Le Bureau fédéral des prisons, le procureur général William Barr et l’inspecteur général du ministère de la justice ont ouvert des enquêtes. Tous ont de bonnes raisons de truquer le résultat et de dissimuler ce qui s’est réellement passé. Jusqu’à présent, les autorités ont caché les faits les plus élémentaires au public. Aucune information n’est sortie sur comment, et avec quel matériel, la pendaison d’Epstein a eu lieu. On ne sait pas si un enregistrement vidéo existe de sa cellule qui montrerait le prétendu «suicide» ou bien ferait la lumière sur les circonstances matérielles de sa mort.

Les circonstances juridiques et politiques de la mort d’Epstein sont différentes; elles suggèrent fortement qu’Epstein était devenu un danger pour toute une partie de Wall Street et de l’élite politique, qui avait un motif puissant pour le faire taire.

Les médias se sont empressés de dénoncer tous ceux qui désignent le caractère manifestement concocté de l’histoire officielle comme promoteurs d’une «théorie du complot».
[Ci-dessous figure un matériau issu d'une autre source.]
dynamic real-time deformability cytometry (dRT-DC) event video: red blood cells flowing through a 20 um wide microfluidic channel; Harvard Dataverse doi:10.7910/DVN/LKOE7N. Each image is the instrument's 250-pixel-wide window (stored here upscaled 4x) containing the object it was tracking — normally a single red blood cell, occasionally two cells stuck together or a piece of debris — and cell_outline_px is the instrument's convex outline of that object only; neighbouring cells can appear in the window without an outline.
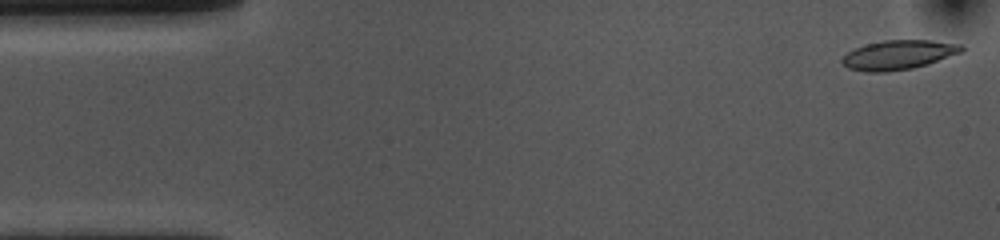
{"species": "common noctule bat (a hibernating species)", "species_latin": "Nyctalus noctula", "temperature_condition": "cold", "stored_images_in_passage": 53, "camera_frame_rate_fps": 3000, "um_per_image_px": 0.085, "animal": {"sex": "female", "body_mass_g": 10.0, "forearm_length_mm": 53.1}, "frame": {"image": 1, "passage_image": 1, "time_ms": 0.0, "image_size_px": [1000, 240], "cell_outline_px": [[964, 48], [960, 52], [928, 64], [912, 68], [884, 72], [864, 72], [848, 68], [840, 60], [848, 52], [856, 48], [868, 44], [884, 40], [932, 40], [960, 44]], "centroid_in_image_um": [76.35, 4.66], "position_along_channel_um": 8.6, "area_um2": 20.17}}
Le New York Times fait la promotion agressive des déclarations officielles de suicide. L’éditorial du journal commence le dimanche: «En se suicidant apparemment dans sa cellule de Manhattan samedi matin, Jeffrey Epstein s’est épargné un long procès qui aurait pu l’envoyer en prison pour le reste de sa vie pour des accusations fédérales de trafic sexuel.»

L’utilisation du mot «apparemment» est complètement déplacée. En l’absence de détails relatifs à ce décès, rien n’est «apparent». Le Times conditionne simplement le public à accepter le récit du suicide sans qu’une enquête criminelle urgente ne soit nécessaire sur la mort d’Epstein, qui doit être considérée comme suspecte.

De plus, pourquoi le Times affirme-t-il que la mort d’Epstein lui a «épargné» un procès? Les rédacteurs en chef disposent-ils d'informations qui confirment leur hypothèse selon laquelle Epstein ne voulait pas d'un procès? Qu'en est-il de la possibilité que sa mort «épargne» d'autres personnes puissantes et influentes de voir leurs liens avec les activités criminelles avérées et présumées d'Epstein, qu'elles soient sexuelles ou financières, portées à la connaissance du public par une longue procédure judiciaire.

L'éditorial continue:

«Le procureur général William Barr a déclaré que l’inspecteur général du ministère de la justice ouvrirait une enquête sur les circonstances du décès de M. Epstein en détention fédérale. Bien que M. Epstein ne fasse jamais l’objet d’une poursuite judiciaire, les enquêtes sur ses crimes et ceux des autres personnes qui lui sont liées doivent se poursuivre. Sa mort prématurée ne devrait pas empêcher les forces de l’ordre de finir le travail qu’elles ont finalement pris au sérieux des années après ce qu’elles auraient dû faire».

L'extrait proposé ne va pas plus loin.